WHAT THE EXERCISE ASKS: Only the text of the records belongs in the answer, copied exactly and without pictures.

SUPPLIED RECORDS:
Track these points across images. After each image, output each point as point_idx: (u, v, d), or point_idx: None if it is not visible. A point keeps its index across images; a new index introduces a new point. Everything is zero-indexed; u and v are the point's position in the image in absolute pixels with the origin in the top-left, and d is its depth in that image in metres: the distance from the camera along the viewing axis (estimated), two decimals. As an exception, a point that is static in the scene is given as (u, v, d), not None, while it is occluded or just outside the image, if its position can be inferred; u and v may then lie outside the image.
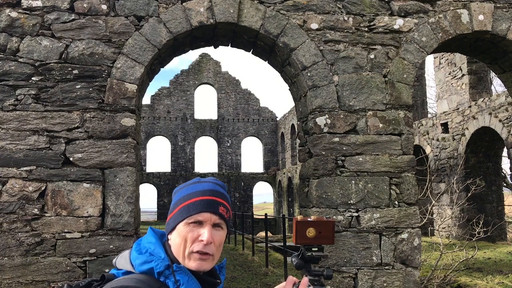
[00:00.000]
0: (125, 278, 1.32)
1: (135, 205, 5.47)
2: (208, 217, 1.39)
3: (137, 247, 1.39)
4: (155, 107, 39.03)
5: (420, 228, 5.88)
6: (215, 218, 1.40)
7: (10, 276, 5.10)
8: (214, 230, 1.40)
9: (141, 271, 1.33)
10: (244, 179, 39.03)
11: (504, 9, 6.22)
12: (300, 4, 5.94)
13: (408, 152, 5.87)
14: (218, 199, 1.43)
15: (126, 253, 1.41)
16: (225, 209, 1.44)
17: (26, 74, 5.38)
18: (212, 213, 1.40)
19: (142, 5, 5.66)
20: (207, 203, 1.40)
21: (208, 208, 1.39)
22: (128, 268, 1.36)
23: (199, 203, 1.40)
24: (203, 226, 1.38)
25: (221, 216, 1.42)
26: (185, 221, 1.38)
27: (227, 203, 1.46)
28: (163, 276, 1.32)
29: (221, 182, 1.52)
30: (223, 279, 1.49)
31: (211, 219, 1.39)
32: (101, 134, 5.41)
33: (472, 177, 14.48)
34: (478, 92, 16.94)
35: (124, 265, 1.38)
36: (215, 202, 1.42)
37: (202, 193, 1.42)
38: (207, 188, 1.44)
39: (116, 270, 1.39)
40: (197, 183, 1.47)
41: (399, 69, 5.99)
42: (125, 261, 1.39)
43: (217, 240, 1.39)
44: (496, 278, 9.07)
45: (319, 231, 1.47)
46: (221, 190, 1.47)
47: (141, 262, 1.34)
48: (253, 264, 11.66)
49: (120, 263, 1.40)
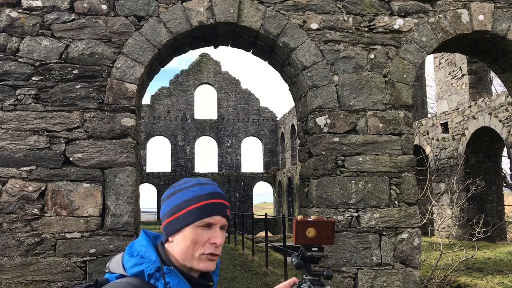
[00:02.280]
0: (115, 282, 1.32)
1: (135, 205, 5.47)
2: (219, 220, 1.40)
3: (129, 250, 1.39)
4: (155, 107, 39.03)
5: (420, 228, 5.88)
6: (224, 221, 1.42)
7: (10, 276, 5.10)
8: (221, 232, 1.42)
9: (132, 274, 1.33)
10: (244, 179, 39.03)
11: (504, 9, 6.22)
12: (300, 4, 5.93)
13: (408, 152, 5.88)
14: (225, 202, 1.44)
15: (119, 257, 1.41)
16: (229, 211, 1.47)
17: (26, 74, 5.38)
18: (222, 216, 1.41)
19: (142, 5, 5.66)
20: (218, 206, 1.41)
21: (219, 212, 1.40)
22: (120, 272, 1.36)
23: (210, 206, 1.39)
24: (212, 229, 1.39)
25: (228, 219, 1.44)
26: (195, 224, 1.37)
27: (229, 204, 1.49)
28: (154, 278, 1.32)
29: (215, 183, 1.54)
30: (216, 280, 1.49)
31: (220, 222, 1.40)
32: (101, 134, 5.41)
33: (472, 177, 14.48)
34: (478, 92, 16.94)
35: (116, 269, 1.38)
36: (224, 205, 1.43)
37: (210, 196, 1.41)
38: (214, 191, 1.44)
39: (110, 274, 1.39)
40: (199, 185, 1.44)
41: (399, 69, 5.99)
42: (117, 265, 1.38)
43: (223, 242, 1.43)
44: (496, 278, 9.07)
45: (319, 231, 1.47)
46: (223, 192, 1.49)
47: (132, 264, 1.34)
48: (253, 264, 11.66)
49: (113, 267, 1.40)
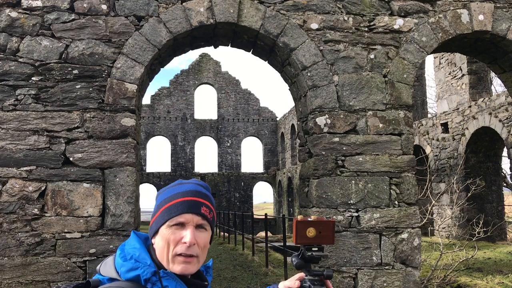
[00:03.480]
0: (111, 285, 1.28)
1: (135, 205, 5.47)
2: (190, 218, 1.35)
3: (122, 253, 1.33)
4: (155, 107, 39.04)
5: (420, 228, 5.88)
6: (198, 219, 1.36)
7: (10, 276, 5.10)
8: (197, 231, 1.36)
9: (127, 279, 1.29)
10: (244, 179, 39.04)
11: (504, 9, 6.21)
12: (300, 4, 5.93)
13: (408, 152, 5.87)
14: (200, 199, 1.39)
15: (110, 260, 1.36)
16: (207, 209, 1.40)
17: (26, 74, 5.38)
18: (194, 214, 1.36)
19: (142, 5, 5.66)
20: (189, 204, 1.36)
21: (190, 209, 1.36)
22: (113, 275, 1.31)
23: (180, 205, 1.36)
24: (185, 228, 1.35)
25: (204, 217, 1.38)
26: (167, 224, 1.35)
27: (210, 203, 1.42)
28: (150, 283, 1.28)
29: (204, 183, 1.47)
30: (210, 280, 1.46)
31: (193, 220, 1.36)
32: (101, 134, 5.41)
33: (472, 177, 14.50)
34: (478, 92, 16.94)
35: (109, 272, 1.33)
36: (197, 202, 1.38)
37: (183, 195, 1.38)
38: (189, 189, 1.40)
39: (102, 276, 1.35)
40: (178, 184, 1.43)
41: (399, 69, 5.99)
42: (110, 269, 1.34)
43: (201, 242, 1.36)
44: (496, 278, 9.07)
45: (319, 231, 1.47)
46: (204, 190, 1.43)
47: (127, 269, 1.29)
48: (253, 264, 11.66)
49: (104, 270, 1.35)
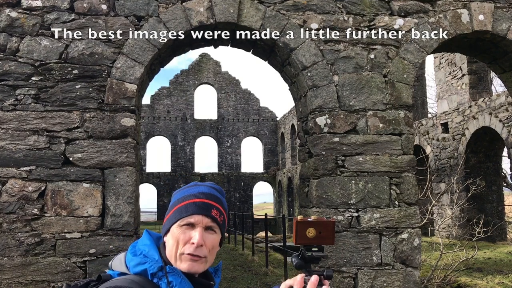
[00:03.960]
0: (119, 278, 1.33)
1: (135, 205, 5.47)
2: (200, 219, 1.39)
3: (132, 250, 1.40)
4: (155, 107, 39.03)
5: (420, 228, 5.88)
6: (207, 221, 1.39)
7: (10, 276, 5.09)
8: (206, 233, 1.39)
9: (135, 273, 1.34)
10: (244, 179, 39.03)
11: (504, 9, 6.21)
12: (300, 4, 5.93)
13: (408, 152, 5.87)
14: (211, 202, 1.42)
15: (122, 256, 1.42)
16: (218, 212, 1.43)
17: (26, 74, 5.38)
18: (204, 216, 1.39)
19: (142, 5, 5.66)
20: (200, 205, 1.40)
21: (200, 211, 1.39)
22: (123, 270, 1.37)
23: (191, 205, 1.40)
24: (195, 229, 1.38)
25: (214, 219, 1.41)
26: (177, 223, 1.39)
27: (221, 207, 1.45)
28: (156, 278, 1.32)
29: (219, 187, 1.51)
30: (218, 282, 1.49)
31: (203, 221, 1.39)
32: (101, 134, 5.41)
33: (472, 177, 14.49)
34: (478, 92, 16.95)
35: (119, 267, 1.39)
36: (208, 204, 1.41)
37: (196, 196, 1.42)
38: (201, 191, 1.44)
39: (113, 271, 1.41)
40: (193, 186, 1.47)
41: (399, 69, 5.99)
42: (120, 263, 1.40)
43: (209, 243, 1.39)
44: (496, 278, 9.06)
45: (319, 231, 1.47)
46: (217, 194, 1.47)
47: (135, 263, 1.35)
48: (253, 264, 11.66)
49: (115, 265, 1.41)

RESULT BELOW:
Track these points across images. After each image, output each point as point_idx: (u, v, d), or point_idx: None if it is not visible. A point keeps its index across images; a new index introduces a new point. Everything is zero-indexed; u and v are the point's position in the image in absolute pixels with the origin in the top-left, and d is its depth in that image in metres: the distance from the camera along the viewing axis (estimated), two decimals. As an exception, a point that is static in the scene is given as (u, v, d), not None, while it is occluded or just outside the image, if its position can be inferred; u and v may then lie outside the image.
[00:00.000]
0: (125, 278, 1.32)
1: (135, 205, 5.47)
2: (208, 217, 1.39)
3: (137, 247, 1.39)
4: (155, 107, 39.03)
5: (420, 228, 5.88)
6: (215, 218, 1.40)
7: (10, 276, 5.10)
8: (214, 230, 1.40)
9: (141, 271, 1.33)
10: (244, 179, 39.03)
11: (504, 9, 6.22)
12: (300, 4, 5.94)
13: (408, 152, 5.87)
14: (218, 199, 1.43)
15: (126, 253, 1.41)
16: (225, 209, 1.44)
17: (26, 74, 5.38)
18: (212, 213, 1.40)
19: (142, 5, 5.66)
20: (207, 203, 1.40)
21: (208, 208, 1.39)
22: (128, 268, 1.36)
23: (199, 203, 1.40)
24: (203, 226, 1.38)
25: (221, 216, 1.42)
26: (185, 221, 1.38)
27: (227, 203, 1.46)
28: (163, 276, 1.32)
29: (221, 182, 1.52)
30: (223, 279, 1.49)
31: (211, 219, 1.39)
32: (101, 134, 5.41)
33: (472, 177, 14.48)
34: (478, 92, 16.94)
35: (124, 265, 1.38)
36: (215, 202, 1.42)
37: (202, 193, 1.42)
38: (207, 188, 1.44)
39: (116, 270, 1.39)
40: (197, 183, 1.47)
41: (399, 69, 5.99)
42: (125, 261, 1.39)
43: (217, 240, 1.39)
44: (496, 278, 9.07)
45: (319, 231, 1.47)
46: (221, 190, 1.47)
47: (141, 262, 1.34)
48: (253, 264, 11.66)
49: (120, 263, 1.40)
[00:02.280]
0: (115, 282, 1.32)
1: (135, 205, 5.47)
2: (219, 220, 1.40)
3: (129, 250, 1.39)
4: (155, 107, 39.03)
5: (420, 228, 5.88)
6: (224, 221, 1.42)
7: (10, 276, 5.10)
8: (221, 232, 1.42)
9: (132, 274, 1.33)
10: (244, 179, 39.03)
11: (504, 9, 6.22)
12: (300, 4, 5.93)
13: (408, 152, 5.88)
14: (225, 202, 1.44)
15: (119, 257, 1.41)
16: (229, 211, 1.47)
17: (26, 74, 5.38)
18: (222, 216, 1.41)
19: (142, 5, 5.66)
20: (218, 206, 1.41)
21: (219, 212, 1.40)
22: (120, 272, 1.36)
23: (210, 206, 1.39)
24: (212, 229, 1.39)
25: (228, 219, 1.44)
26: (195, 224, 1.37)
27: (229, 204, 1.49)
28: (154, 278, 1.32)
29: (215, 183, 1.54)
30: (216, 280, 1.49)
31: (220, 222, 1.40)
32: (101, 134, 5.41)
33: (472, 177, 14.48)
34: (478, 92, 16.94)
35: (116, 269, 1.38)
36: (224, 205, 1.43)
37: (210, 196, 1.41)
38: (214, 191, 1.44)
39: (110, 274, 1.39)
40: (199, 185, 1.44)
41: (399, 69, 5.99)
42: (117, 265, 1.38)
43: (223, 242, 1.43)
44: (496, 278, 9.07)
45: (319, 231, 1.47)
46: (223, 192, 1.49)
47: (132, 264, 1.34)
48: (253, 264, 11.66)
49: (113, 267, 1.40)
[00:03.480]
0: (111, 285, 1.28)
1: (135, 205, 5.47)
2: (190, 218, 1.35)
3: (122, 253, 1.33)
4: (155, 107, 39.04)
5: (420, 228, 5.88)
6: (198, 219, 1.36)
7: (10, 276, 5.10)
8: (197, 231, 1.36)
9: (127, 279, 1.29)
10: (244, 179, 39.04)
11: (504, 9, 6.21)
12: (300, 4, 5.93)
13: (408, 152, 5.87)
14: (200, 199, 1.39)
15: (110, 260, 1.36)
16: (207, 209, 1.40)
17: (26, 74, 5.38)
18: (194, 214, 1.36)
19: (142, 5, 5.66)
20: (189, 204, 1.36)
21: (190, 209, 1.36)
22: (113, 275, 1.31)
23: (180, 205, 1.36)
24: (185, 228, 1.35)
25: (204, 217, 1.38)
26: (167, 224, 1.35)
27: (210, 203, 1.42)
28: (150, 283, 1.28)
29: (204, 183, 1.47)
30: (210, 280, 1.46)
31: (193, 220, 1.36)
32: (101, 134, 5.41)
33: (472, 177, 14.50)
34: (478, 92, 16.94)
35: (109, 272, 1.33)
36: (197, 202, 1.38)
37: (183, 195, 1.38)
38: (189, 189, 1.40)
39: (102, 276, 1.35)
40: (178, 184, 1.43)
41: (399, 69, 5.99)
42: (110, 269, 1.34)
43: (201, 242, 1.36)
44: (496, 278, 9.07)
45: (319, 231, 1.47)
46: (204, 190, 1.43)
47: (127, 269, 1.29)
48: (253, 264, 11.66)
49: (104, 270, 1.35)
[00:03.960]
0: (119, 278, 1.33)
1: (135, 205, 5.47)
2: (200, 219, 1.39)
3: (132, 250, 1.40)
4: (155, 107, 39.03)
5: (420, 228, 5.88)
6: (207, 221, 1.39)
7: (10, 276, 5.09)
8: (206, 233, 1.39)
9: (135, 273, 1.34)
10: (244, 179, 39.03)
11: (504, 9, 6.21)
12: (300, 4, 5.93)
13: (408, 152, 5.87)
14: (211, 202, 1.42)
15: (122, 256, 1.42)
16: (218, 212, 1.43)
17: (26, 74, 5.38)
18: (204, 216, 1.39)
19: (142, 5, 5.66)
20: (200, 205, 1.40)
21: (200, 211, 1.39)
22: (123, 270, 1.37)
23: (191, 205, 1.40)
24: (195, 229, 1.38)
25: (214, 219, 1.41)
26: (177, 223, 1.39)
27: (221, 207, 1.45)
28: (156, 278, 1.32)
29: (219, 187, 1.51)
30: (218, 282, 1.49)
31: (203, 221, 1.39)
32: (101, 134, 5.41)
33: (472, 177, 14.49)
34: (478, 92, 16.95)
35: (119, 267, 1.39)
36: (208, 204, 1.41)
37: (196, 196, 1.42)
38: (201, 191, 1.44)
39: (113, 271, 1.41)
40: (193, 186, 1.47)
41: (399, 69, 5.99)
42: (120, 263, 1.40)
43: (209, 243, 1.39)
44: (496, 278, 9.06)
45: (319, 231, 1.47)
46: (217, 194, 1.47)
47: (135, 263, 1.35)
48: (253, 264, 11.66)
49: (115, 265, 1.41)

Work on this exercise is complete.